Any notice of pendency of action shall be void and invalid as to any adverse party or owner of record unless the above requirements are met for that party or owner and a proof of service in the form and content specified in § 1013a has been recorded with the notice of pendency of action.
Generally, at any time after a notice of pendency of action has been recorded, the court may, upon motion by any person with an interest in the property, require the claimant to give the moving party an undertaking as a condition of maintaining the notice in the record title.
However, a person who is not a party to the action shall obtain leave to intervene from the court at or before the time the person moves to require an undertaking.
The court may permit evidence to be received in the form of oral testimony and may make any orders it deems just to provide for discovery by any affected party.

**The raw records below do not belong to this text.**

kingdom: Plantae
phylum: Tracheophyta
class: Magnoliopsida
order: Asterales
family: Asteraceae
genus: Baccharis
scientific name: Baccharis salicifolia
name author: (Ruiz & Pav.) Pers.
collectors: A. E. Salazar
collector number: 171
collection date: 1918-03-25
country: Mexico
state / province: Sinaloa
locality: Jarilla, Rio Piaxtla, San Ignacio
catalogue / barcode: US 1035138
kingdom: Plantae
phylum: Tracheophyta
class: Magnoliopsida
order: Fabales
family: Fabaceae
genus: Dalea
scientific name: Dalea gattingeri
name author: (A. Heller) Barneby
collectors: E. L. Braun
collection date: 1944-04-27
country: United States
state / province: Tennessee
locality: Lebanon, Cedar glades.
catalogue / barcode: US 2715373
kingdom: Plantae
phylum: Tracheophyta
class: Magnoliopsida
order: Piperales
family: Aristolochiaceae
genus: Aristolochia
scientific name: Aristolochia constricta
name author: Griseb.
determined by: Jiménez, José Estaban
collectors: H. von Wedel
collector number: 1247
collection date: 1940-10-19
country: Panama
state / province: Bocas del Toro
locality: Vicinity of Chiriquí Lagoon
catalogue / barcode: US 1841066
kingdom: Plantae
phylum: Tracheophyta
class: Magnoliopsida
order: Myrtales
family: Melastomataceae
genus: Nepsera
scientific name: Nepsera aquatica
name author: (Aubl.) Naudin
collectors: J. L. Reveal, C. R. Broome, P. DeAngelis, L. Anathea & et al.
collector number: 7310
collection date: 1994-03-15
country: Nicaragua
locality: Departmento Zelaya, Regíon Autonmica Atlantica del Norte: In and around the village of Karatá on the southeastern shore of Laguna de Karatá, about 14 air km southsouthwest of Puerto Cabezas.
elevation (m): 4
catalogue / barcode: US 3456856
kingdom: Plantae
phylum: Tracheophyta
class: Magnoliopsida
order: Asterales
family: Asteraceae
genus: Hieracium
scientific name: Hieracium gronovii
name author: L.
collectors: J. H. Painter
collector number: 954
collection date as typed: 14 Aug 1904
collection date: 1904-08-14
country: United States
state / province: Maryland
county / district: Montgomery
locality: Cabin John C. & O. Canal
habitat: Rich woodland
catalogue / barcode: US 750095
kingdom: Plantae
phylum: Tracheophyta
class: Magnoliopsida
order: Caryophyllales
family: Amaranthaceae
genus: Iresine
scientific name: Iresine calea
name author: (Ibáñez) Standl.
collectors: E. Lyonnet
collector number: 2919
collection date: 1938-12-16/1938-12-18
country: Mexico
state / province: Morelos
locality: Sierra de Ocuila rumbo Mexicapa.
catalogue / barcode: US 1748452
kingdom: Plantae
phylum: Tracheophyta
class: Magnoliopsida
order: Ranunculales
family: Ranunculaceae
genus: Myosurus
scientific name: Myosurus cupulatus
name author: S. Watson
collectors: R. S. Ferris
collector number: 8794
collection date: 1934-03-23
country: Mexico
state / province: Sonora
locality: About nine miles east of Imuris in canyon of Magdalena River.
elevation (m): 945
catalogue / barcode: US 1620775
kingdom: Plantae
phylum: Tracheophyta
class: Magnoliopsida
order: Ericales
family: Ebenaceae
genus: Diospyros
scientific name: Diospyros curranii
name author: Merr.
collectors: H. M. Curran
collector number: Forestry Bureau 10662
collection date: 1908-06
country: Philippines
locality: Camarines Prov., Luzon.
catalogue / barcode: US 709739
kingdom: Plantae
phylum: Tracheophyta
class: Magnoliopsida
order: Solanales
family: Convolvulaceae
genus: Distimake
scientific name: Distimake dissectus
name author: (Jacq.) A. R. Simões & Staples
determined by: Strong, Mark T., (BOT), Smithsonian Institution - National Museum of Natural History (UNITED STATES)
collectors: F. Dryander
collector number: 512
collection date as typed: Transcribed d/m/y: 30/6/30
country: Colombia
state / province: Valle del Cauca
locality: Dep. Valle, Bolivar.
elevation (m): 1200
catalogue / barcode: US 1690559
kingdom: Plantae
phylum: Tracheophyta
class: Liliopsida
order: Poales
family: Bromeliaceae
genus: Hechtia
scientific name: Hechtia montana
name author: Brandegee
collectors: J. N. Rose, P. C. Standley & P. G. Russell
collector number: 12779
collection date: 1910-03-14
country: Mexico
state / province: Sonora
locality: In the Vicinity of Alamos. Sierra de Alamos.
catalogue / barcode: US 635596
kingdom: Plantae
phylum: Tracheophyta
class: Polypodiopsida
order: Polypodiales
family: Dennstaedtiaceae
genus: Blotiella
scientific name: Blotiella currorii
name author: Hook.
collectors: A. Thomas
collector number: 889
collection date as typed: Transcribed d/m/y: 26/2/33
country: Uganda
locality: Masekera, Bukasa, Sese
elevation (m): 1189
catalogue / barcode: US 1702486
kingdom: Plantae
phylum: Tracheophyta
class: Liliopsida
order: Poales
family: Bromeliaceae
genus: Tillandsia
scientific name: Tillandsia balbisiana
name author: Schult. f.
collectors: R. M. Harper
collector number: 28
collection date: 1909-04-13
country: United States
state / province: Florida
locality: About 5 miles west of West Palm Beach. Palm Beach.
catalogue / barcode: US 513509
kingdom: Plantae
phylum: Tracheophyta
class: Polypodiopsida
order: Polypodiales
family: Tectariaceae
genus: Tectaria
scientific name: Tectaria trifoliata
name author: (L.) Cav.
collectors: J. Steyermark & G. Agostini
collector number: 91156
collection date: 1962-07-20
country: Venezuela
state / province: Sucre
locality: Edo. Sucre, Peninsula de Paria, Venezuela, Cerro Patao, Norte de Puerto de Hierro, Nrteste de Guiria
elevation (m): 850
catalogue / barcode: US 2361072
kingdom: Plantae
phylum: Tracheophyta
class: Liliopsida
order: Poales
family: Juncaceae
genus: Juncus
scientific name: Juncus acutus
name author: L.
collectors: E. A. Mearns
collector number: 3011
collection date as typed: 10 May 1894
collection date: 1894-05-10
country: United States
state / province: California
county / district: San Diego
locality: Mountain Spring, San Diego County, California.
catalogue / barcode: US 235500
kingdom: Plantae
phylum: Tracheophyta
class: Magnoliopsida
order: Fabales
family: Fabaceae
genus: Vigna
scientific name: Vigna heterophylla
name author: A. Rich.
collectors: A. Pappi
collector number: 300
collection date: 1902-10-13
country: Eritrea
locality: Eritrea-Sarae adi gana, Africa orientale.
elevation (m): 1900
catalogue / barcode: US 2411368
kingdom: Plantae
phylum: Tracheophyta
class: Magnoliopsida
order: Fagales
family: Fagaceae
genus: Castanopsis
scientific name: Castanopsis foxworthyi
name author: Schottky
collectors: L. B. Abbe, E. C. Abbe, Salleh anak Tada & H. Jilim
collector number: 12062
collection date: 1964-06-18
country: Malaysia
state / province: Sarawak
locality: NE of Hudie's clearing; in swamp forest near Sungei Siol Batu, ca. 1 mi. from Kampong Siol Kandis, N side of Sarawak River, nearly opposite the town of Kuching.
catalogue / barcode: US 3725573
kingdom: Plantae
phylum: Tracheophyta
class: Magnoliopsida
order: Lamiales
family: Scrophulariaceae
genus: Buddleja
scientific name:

An undertaking required pursuant to this section shall be of such nature and in such amount as the court may determine to be just. In its order requiring an undertaking, the court shall set a return date for the claimant to show compliance and if the claimant fails to show compliance on the return date, the court shall order the notice of pendency of action expunged without further notice or hearing.
Expunging a Notice of Pendency of Action
At any time after notice of pendency of action has been recorded, any party, or any nonparty with an interest in the real property, may apply to the court to expunge the notice.
However, a person who is not a party to the action shall obtain leave to intervene from the court at or before the time the party brings the motion to expunge the notice.
Evidence or declarations may be filed with the motion to expunge the notice. The court may permit evidence to be received in the form of oral testimony, and may make any orders it deems just to provide for discovery by any party affected by a motion to expunge the notice. The claimant shall have the burden of proof under §§ 405.31 and 405.32.
The court must order the notice expunged if the court finds that the pleading on which the notice is based does not contain a real property claim, or the claimant has not established the probable validity of the real property claim (e.g. it is more likely than not that the claimant will obtain a judgment against the defendant).
The court may not order an undertaking to be given as a condition of expunging the notice where the court finds the pleading does not contain a real property claim, or finds that the claimant has not established the probable validity of the claim.
In expungement proceedings, the court shall order that the notice be expunged if the court finds that the real property claim has probable validity, but adequate relief can be secured to the claimant by the giving of an undertaking.
The expungement order must be conditioned on the giving of the undertaking of a nature and in an amount as will indemnify the claimant for all damages proximately resulting from the expungement that the claimant may incur if the claimant prevails on the real property claim.
In an expungement proceeding, the court shall direct that the party prevailing on any motion under this chapter be awarded the reasonable attorney's fees and costs of making or opposing the motion unless the court finds that the other party acted with substantial justification or that other circumstances make the imposition of attorney's fees and costs unjust.
Withdrawing the Notice of Pendency of Action
At any time after notice of pendency of an action has been recorded, the notice may be withdrawn by recording, in the office of the Recorder in which the notice of pendency was recorded, a notice of withdrawal executed by the party who recorded the notice or by the party’s successor in interest. This notice of withdrawal must be acknowledged.